保存済みデータ項目:
━━━━━━━━

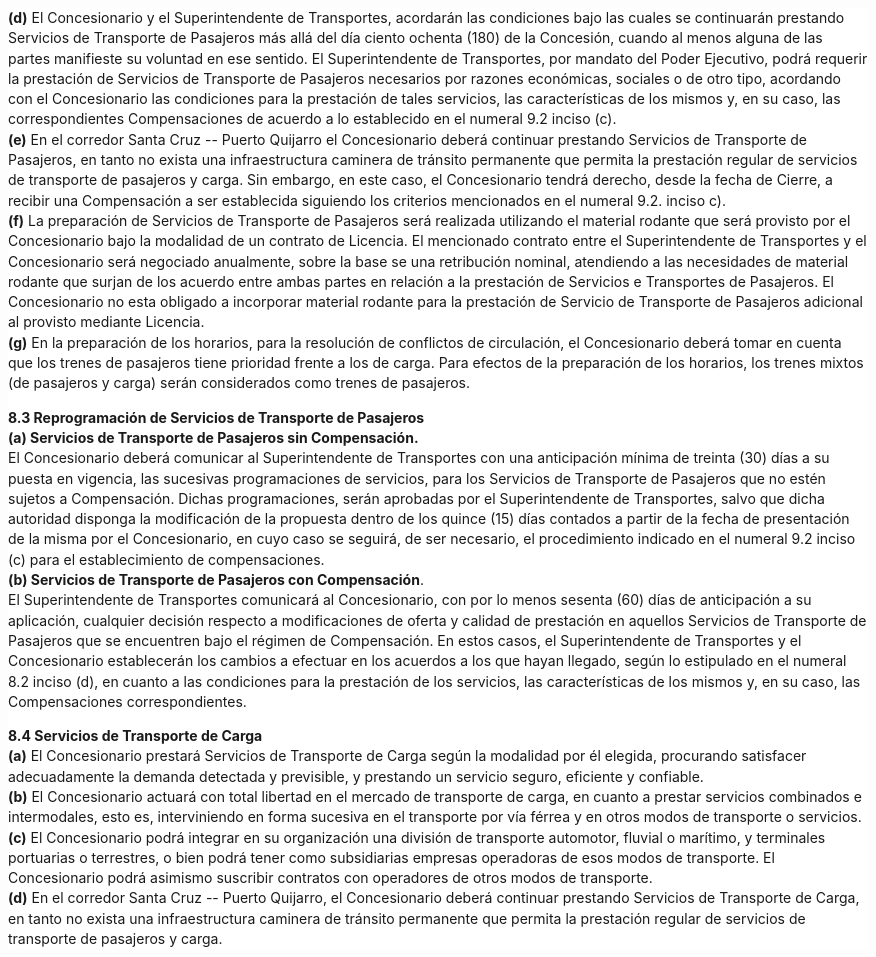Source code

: **(d)** El Concesionario y el Superintendente de Transportes, acordarán las condiciones bajo las cuales se continuarán prestando Servicios de Transporte de Pasajeros más allá del día ciento ochenta (180) de la Concesión, cuando al menos alguna de las partes manifieste su voluntad en ese sentido. El Superintendente de Transportes, por mandato del Poder Ejecutivo, podrá requerir la prestación de Servicios de Transporte de Pasajeros necesarios por razones económicas, sociales o de otro tipo, acordando con el Concesionario las condiciones para la prestación de tales servicios, las características de los mismos y, en su caso, las correspondientes Compensaciones de acuerdo a lo establecido en el numeral 9.2 inciso (c).  
**(e)** En el corredor Santa Cruz -- Puerto Quijarro el Concesionario deberá continuar prestando Servicios de Transporte de Pasajeros, en tanto no exista una infraestructura caminera de tránsito permanente que permita la prestación regular de servicios de transporte de pasajeros y carga. Sin embargo, en este caso, el Concesionario tendrá derecho, desde la fecha de Cierre, a recibir una Compensación a ser establecida siguiendo los criterios mencionados en el numeral 9.2. inciso c).  
**(f)** La preparación de Servicios de Transporte de Pasajeros será realizada utilizando el material rodante que será provisto por el Concesionario bajo la modalidad de un contrato de Licencia. El mencionado contrato entre el Superintendente de Transportes y el Concesionario será negociado anualmente, sobre la base se una retribución nominal, atendiendo a las necesidades de material rodante que surjan de los acuerdo entre ambas partes en relación a la prestación de Servicios e Transportes de Pasajeros. El Concesionario no esta obligado a incorporar material rodante para la prestación de Servicio de Transporte de Pasajeros adicional al provisto mediante Licencia.  
**(g)** En la preparación de los horarios, para la resolución de conflictos de circulación, el Concesionario deberá tomar en cuenta que los trenes de pasajeros tiene prioridad frente a los de carga. Para efectos de la preparación de los horarios, los trenes mixtos (de pasajeros y carga) serán considerados como trenes de pasajeros.  

**8.3 Reprogramación de Servicios de Transporte de Pasajeros**  
**(a) Servicios de Transporte de Pasajeros sin Compensación.**  
El Concesionario deberá comunicar al Superintendente de Transportes con una anticipación mínima de treinta (30) días a su puesta en vigencia, las sucesivas programaciones de servicios, para los Servicios de Transporte de Pasajeros que no estén sujetos a Compensación. Dichas programaciones, serán aprobadas por el Superintendente de Transportes, salvo que dicha autoridad disponga la modificación de la propuesta dentro de los quince (15) días contados a partir de la fecha de presentación de la misma por el Concesionario, en cuyo caso se seguirá, de ser necesario, el procedimiento indicado en el numeral 9.2 inciso (c) para el establecimiento de compensaciones.  
**(b) Servicios de Transporte de Pasajeros con Compensación**.  
El Superintendente de Transportes comunicará al Concesionario, con por lo menos sesenta (60) días de anticipación a su aplicación, cualquier decisión respecto a modificaciones de oferta y calidad de prestación en aquellos Servicios de Transporte de Pasajeros que se encuentren bajo el régimen de Compensación. En estos casos, el Superintendente de Transportes y el Concesionario establecerán los cambios a efectuar en los acuerdos a los que hayan llegado, según lo estipulado en el numeral 8.2 inciso (d), en cuanto a las condiciones para la prestación de los servicios, las características de los mismos y, en su caso, las Compensaciones correspondientes.  

**8.4 Servicios de Transporte de Carga**  
**(a)** El Concesionario prestará Servicios de Transporte de Carga según la modalidad por él elegida, procurando satisfacer adecuadamente la demanda detectada y previsible, y prestando un servicio seguro, eficiente y confiable.  
**(b)** El Concesionario actuará con total libertad en el mercado de transporte de carga, en cuanto a prestar servicios combinados e intermodales, esto es, interviniendo en forma sucesiva en el transporte por vía férrea y en otros modos de transporte o servicios.  
**(c)** El Concesionario podrá integrar en su organización una división de transporte automotor, fluvial o marítimo, y terminales portuarias o terrestres, o bien podrá tener como subsidiarias empresas operadoras de esos modos de transporte. El Concesionario podrá asimismo suscribir contratos con operadores de otros modos de transporte.  
**(d)** En el corredor Santa Cruz -- Puerto Quijarro, el Concesionario deberá continuar prestando Servicios de Transporte de Carga, en tanto no exista una infraestructura caminera de tránsito permanente que permita la prestación regular de servicios de transporte de pasajeros y carga.  
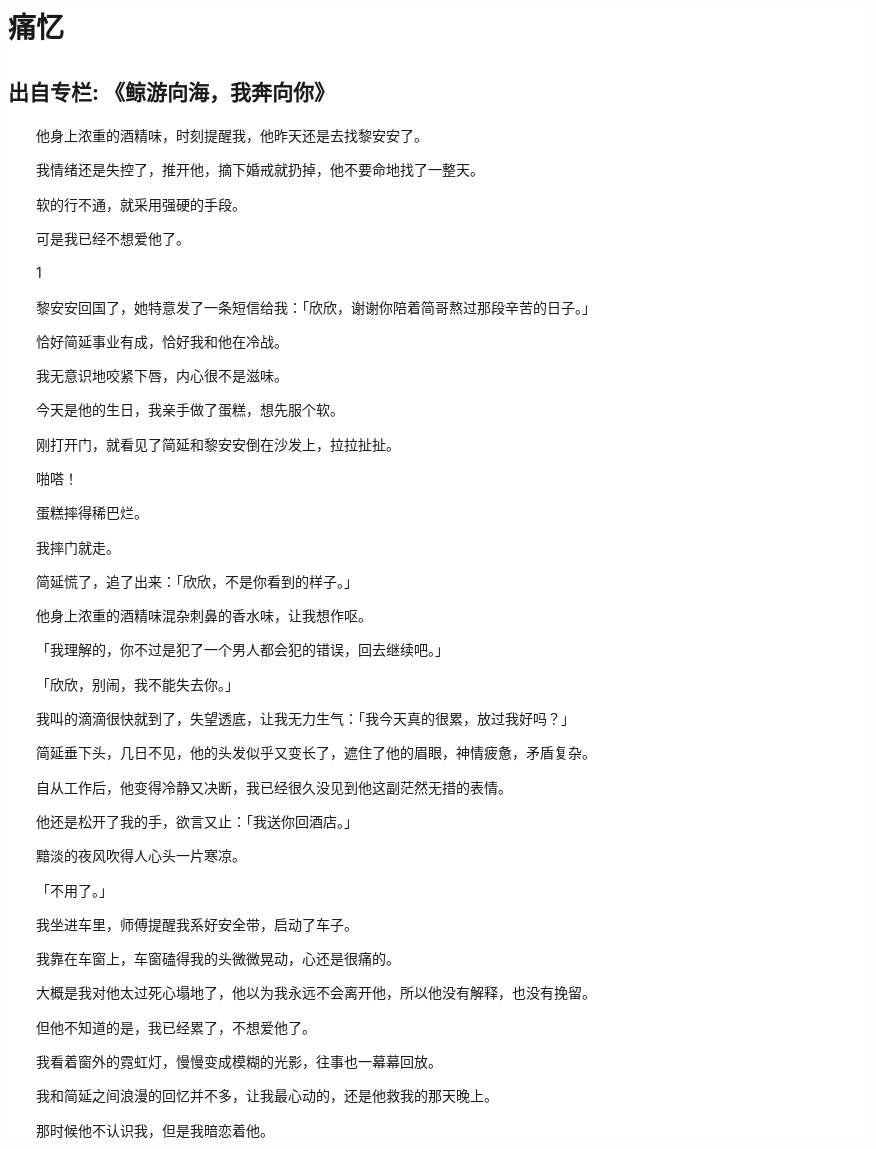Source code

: # 痛忆  
## 出自专栏: 《鲸游向海，我奔向你》  
&emsp;&emsp;他身上浓重的酒精味，时刻提醒我，他昨天还是去找黎安安了。  
  
&emsp;&emsp;我情绪还是失控了，推开他，摘下婚戒就扔掉，他不要命地找了一整天。  
  
&emsp;&emsp;软的行不通，就采用强硬的手段。  
  
&emsp;&emsp;可是我已经不想爱他了。  
  
&emsp;&emsp;1  
  
&emsp;&emsp;黎安安回国了，她特意发了一条短信给我：「欣欣，谢谢你陪着简哥熬过那段辛苦的日子。」  
  
&emsp;&emsp;恰好简延事业有成，恰好我和他在冷战。  
  
&emsp;&emsp;我无意识地咬紧下唇，内心很不是滋味。  
  
&emsp;&emsp;今天是他的生日，我亲手做了蛋糕，想先服个软。  
  
&emsp;&emsp;刚打开门，就看见了简延和黎安安倒在沙发上，拉拉扯扯。  
  
&emsp;&emsp;啪嗒！  
  
&emsp;&emsp;蛋糕摔得稀巴烂。  
  
&emsp;&emsp;我摔门就走。  
  
&emsp;&emsp;简延慌了，追了出来：「欣欣，不是你看到的样子。」  
  
&emsp;&emsp;他身上浓重的酒精味混杂刺鼻的香水味，让我想作呕。  
  
&emsp;&emsp;「我理解的，你不过是犯了一个男人都会犯的错误，回去继续吧。」  
  
&emsp;&emsp;「欣欣，别闹，我不能失去你。」  
  
&emsp;&emsp;我叫的滴滴很快就到了，失望透底，让我无力生气：「我今天真的很累，放过我好吗？」  
  
&emsp;&emsp;简延垂下头，几日不见，他的头发似乎又变长了，遮住了他的眉眼，神情疲惫，矛盾复杂。  
  
&emsp;&emsp;自从工作后，他变得冷静又决断，我已经很久没见到他这副茫然无措的表情。  
  
&emsp;&emsp;他还是松开了我的手，欲言又止：「我送你回酒店。」  
  
&emsp;&emsp;黯淡的夜风吹得人心头一片寒凉。  
  
&emsp;&emsp;「不用了。」  
  
&emsp;&emsp;我坐进车里，师傅提醒我系好安全带，启动了车子。  
  
&emsp;&emsp;我靠在车窗上，车窗磕得我的头微微晃动，心还是很痛的。  
  
&emsp;&emsp;大概是我对他太过死心塌地了，他以为我永远不会离开他，所以他没有解释，也没有挽留。  
  
&emsp;&emsp;但他不知道的是，我已经累了，不想爱他了。  
  
&emsp;&emsp;我看着窗外的霓虹灯，慢慢变成模糊的光影，往事也一幕幕回放。  
  
&emsp;&emsp;我和简延之间浪漫的回忆并不多，让我最心动的，还是他救我的那天晚上。  
  
&emsp;&emsp;那时候他不认识我，但是我暗恋着他。  
  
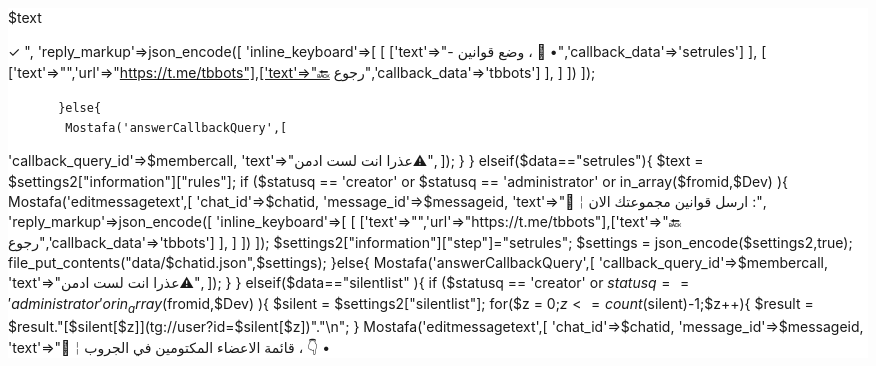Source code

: $text

✓
               ",
               'reply_markup'=>json_encode([
                   'inline_keyboard'=>[
				   		   				   [
				   ['text'=>"- وضع قوانين ، 📜 •",'callback_data'=>'setrules']
				   ],
					 [
					 ['text'=>"",'url'=>"https://t.me/tbbots"],['text'=>"🔙 رجوع",'callback_data'=>'tbbots']
					 ],
                     ]
               ])
           ]);

		   }else{
			Mostafa('answerCallbackQuery',[
'callback_query_id'=>$membercall,
'text'=>"عذرا انت لست ادمن⚠️",
]);
    }
		}
				elseif($data=="setrules"){
$text = $settings2["information"]["rules"];
		 if ($statusq == 'creator' or $statusq == 'administrator' or in_array($fromid,$Dev) ){
            Mostafa('editmessagetext',[
                'chat_id'=>$chatid,
     'message_id'=>$messageid,
               'text'=>"📌￤ارسل قوانين مجموعتك الان :",
               'reply_markup'=>json_encode([
                   'inline_keyboard'=>[
					 [
					 ['text'=>"",'url'=>"https://t.me/tbbots"],['text'=>"🔙 رجوع",'callback_data'=>'tbbots']
					 ],
                     ]
               ])
           ]);
$settings2["information"]["step"]="setrules";
$settings = json_encode($settings2,true);
file_put_contents("data/$chatid.json",$settings);
		   }else{
			Mostafa('answerCallbackQuery',[
'callback_query_id'=>$membercall,
'text'=>"عذرا انت لست ادمن⚠️",
]);
    }
		}
		elseif($data=="silentlist" ){
		 if ($statusq == 'creator' or $statusq == 'administrator' or in_array($fromid,$Dev) ){
$silent = $settings2["silentlist"];
for($z = 0;$z <= count($silent)-1;$z++){
$result = $result."[$silent[$z]](tg://user?id=$silent[$z])"."\n";
}
            Mostafa('editmessagetext',[
                'chat_id'=>$chatid,
     'message_id'=>$messageid,
'text'=>"📌￤قائمة الاعضاء المكتومين في الجروب ، 👇 •
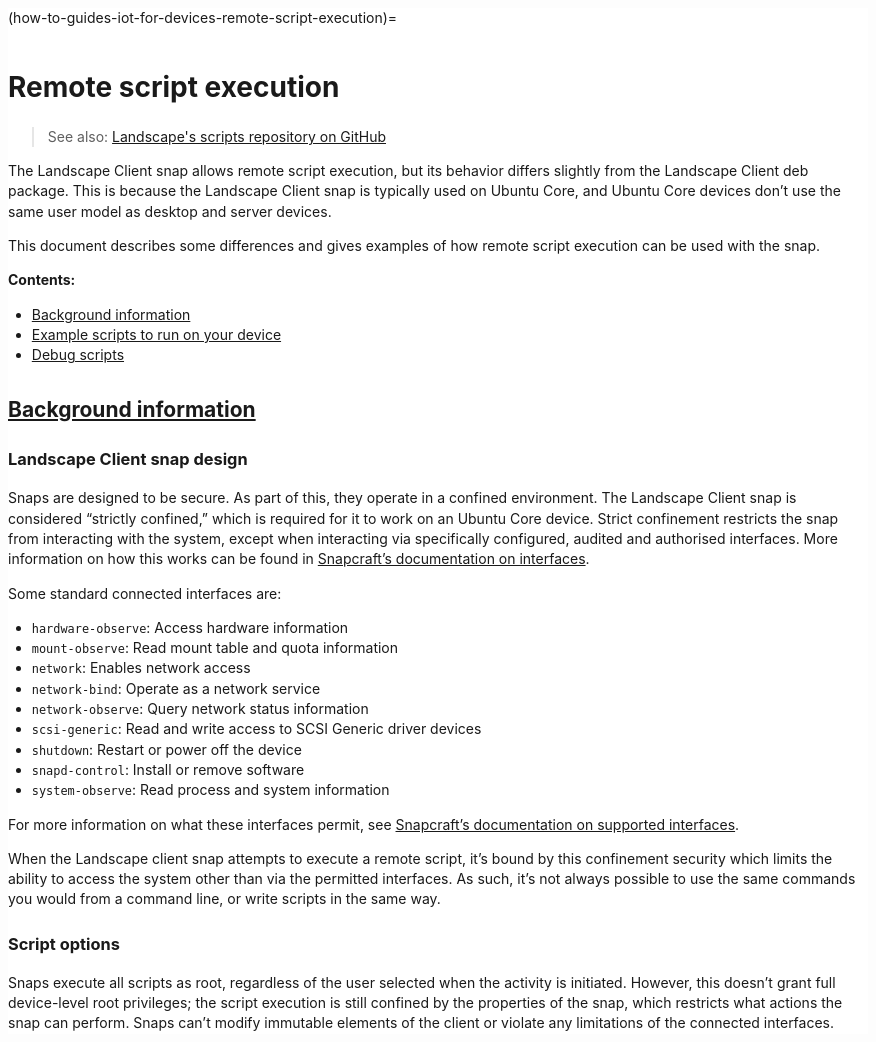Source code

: (how-to-guides-iot-for-devices-remote-script-execution)=
# Remote script execution

> See also: [Landscape's scripts repository on GitHub](https://github.com/canonical/landscape-scripts)

The Landscape Client snap allows remote script execution, but its behavior differs slightly from the Landscape Client deb package. This is because the Landscape Client snap is typically used on Ubuntu Core, and Ubuntu Core devices don’t use the same user model as desktop and server devices. 

This document describes some differences and gives examples of how remote script execution can be used with the snap.

**Contents:**

- [Background information](#heading--background-information)
- [Example scripts to run on your device](#heading--example-scripts-to-run-on-your-device)
- [Debug scripts](#heading--debug-scripts)


<a href="#heading--background-information"><h2 id="heading--background-information">Background information</h2></a>

### Landscape Client snap design

Snaps are designed to be secure. As part of this, they operate in a confined environment. The Landscape Client snap is considered “strictly confined,” which is required for it to work on an Ubuntu Core device. Strict confinement restricts the snap from interacting with the system, except when interacting via specifically configured, audited and authorised interfaces. More information on how this works can be found in [Snapcraft’s documentation on interfaces](https://snapcraft.io/docs/interfaces).

Some standard connected interfaces are:

- `hardware-observe`: Access hardware information
- `mount-observe`: Read mount table and quota information
- `network`: Enables network access
- `network-bind`: Operate as a network service
- `network-observe`: Query network status information
- `scsi-generic`: Read and write access to SCSI Generic driver devices
- `shutdown`: Restart or power off the device
- `snapd-control`: Install or remove software
- `system-observe`: Read process and system information

For more information on what these interfaces permit, see [Snapcraft’s documentation on supported interfaces](https://snapcraft.io/docs/supported-interfaces).

When the Landscape client snap attempts to execute a remote script, it’s bound by this confinement security which limits the ability to access the system other than via the permitted interfaces. As such, it’s not always possible to use the same commands you would from a command line, or write scripts in the same way.

### Script options

Snaps execute all scripts as root, regardless of the user selected when the activity is initiated. However, this doesn’t grant full device-level root privileges; the script execution is still confined by the properties of the snap, which restricts what actions the snap can perform. Snaps can’t modify immutable elements of the client or violate any limitations of the connected interfaces.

━━━━━━━━

**課題:** 上のレコードのうち、「connected」という語を含む行をすべてそのまま書き写して示してください。

**解答:**
Some standard connected interfaces are:
Snaps execute all scripts as root, regardless of the user selected when the activity is initiated. However, this doesn’t grant full device-level root privileges; the script execution is still confined by the properties of the snap, which restricts what actions the snap can perform. Snaps can’t modify immutable elements of the client or violate any limitations of the connected interfaces.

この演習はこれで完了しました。